8.03k stars 872 forks source link

[FEA] df.explode with multiple columns #10271

Open ayushdg opened 2 years ago

ayushdg commented 2 years ago

Is your feature request related to a problem? Please describe. Pandas supports exploding multiple columns with df.explode, but currently cudf fails for that case.

Describe the solution you'd like Support explode with multiple column names. The doc contains an example of the expected output from a multi column explode: https://pandas.pydata.org/docs/reference/api/pandas.DataFrame.explode.html#pandas-dataframe-explode

Describe alternatives you've considered I haven't been able to come up with a workaround to this, but it might be 2 separate explodes + a merge of some kind to get to the same result.

Additional context Add any other context, code examples, or references to existing implementations about the feature request here.

beckernick commented 2 years ago

I think this could possibly be done with the workaround you suggest and adding a bit of index "magic" because we know that all columns being exploded must have, for any given row, each list must have the same number of elements.

If you create a monotonically increasing id , you can merge with that key across your frames.

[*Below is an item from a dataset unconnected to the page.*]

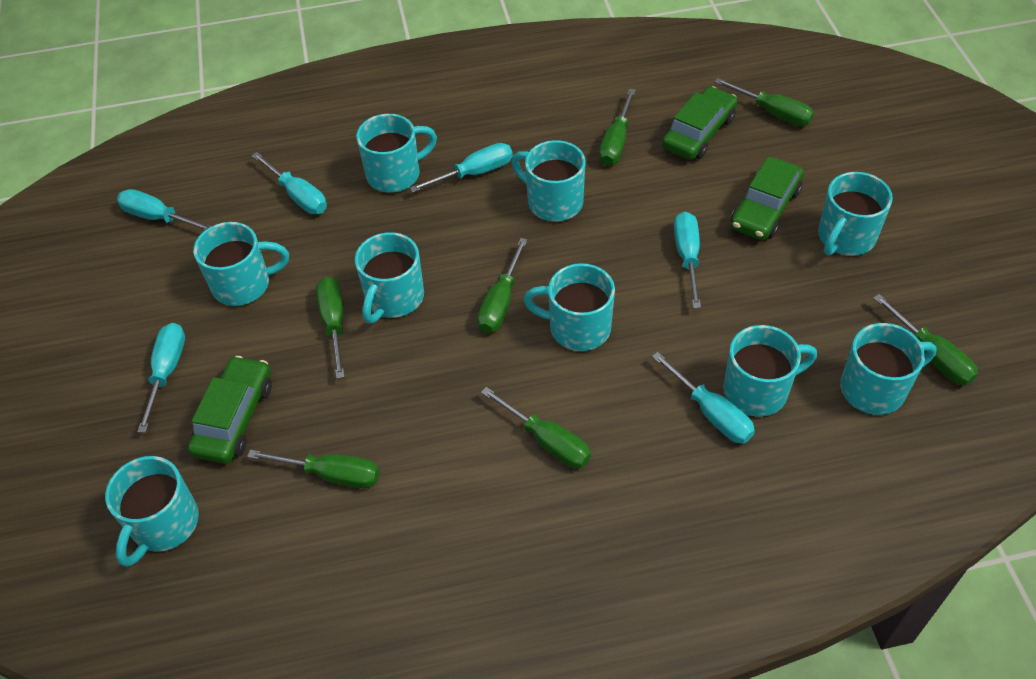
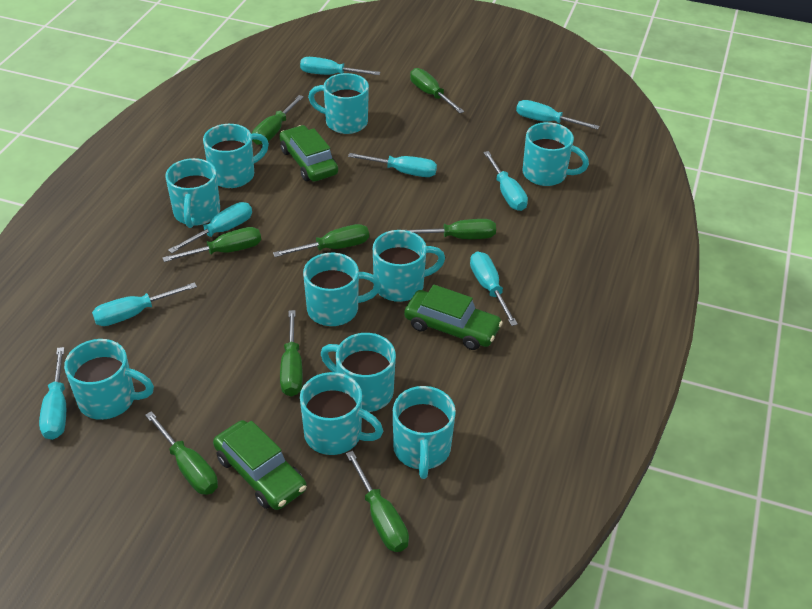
green screwdriver: [247,450,379,489] [316,277,345,379] [477,238,528,333] [481,387,591,468] [599,89,636,166] [714,78,814,126] [873,294,978,385] = 7 -> [145,411,218,495] [162,227,261,262] [252,95,304,145] [273,224,369,257] [280,310,303,397] [346,451,409,552] [406,219,496,239] [410,68,464,113] = 8
turquoise mug: [105,456,199,567] [193,222,289,306] [355,232,424,323] [356,114,437,193] [511,140,586,221] [523,263,615,351] [723,325,817,417] [818,172,893,256] [840,323,937,415] = 9 -> [64,339,154,420] [165,158,220,228] [203,124,269,188] [300,372,383,455] [303,253,381,326] [308,73,369,134] [321,333,396,412] [373,230,445,302] [393,386,456,479] [523,122,589,186] = 10
turquoise screwdriver: [117,189,212,231] [137,323,185,433] [251,152,327,214] [410,143,513,193] [652,352,755,444] [674,212,701,308] = 6 -> [39,347,66,440] [92,282,197,326] [168,202,252,253] [300,57,380,75] [348,153,437,177] [470,252,518,326] [483,151,528,211] [516,100,600,130] = 8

Then, I think you can leverage the = elements per list requirement to do something like:

original_df = ...
merged_result = ...

index_repeats = = original_df.repeat(original_df[col].list.len().replace(0, 1)) # dont drop ones with 0 elements, so set as 1
merged_result.set_index(cudf.RangeIndex(start=0, stop=len(original_df)).repeat(index_repeats))

EDIT: This logic might get messy with more than a few columns, as you'd need to keep track of which frames get which columns

github-actions[bot] commented 2 years ago

This issue has been labeled inactive-30d due to no recent activity in the past 30 days. Please close this issue if no further response or action is needed. Otherwise, please respond with a comment indicating any updates or changes to the original issue and/or confirm this issue still needs to be addressed. This issue will be labeled inactive-90d if there is no activity in the next 60 days.

github-actions[bot] commented 2 years ago

This issue has been labeled inactive-90d due to no recent activity in the past 90 days. Please close this issue if no further response or action is needed. Otherwise, please respond with a comment indicating any updates or changes to the original issue and/or confirm this issue still needs to be addressed.

wence- commented 1 year ago

Just to note, I think that explode in libcudf is order-preserving. If so, you could just do:

columns = ...
current, *columns = columns
result = df.drop(set(columns) - {current}, axis=1).explode(current)
required_len = df[current].list.len()
while columns:
    current, *columns = columns
    if not (required_len == df[current].list.len()).all():
        raise ValueError(...)
    result[current] = df[current].explode()
result = result.reindex(df.keys(), axis=1)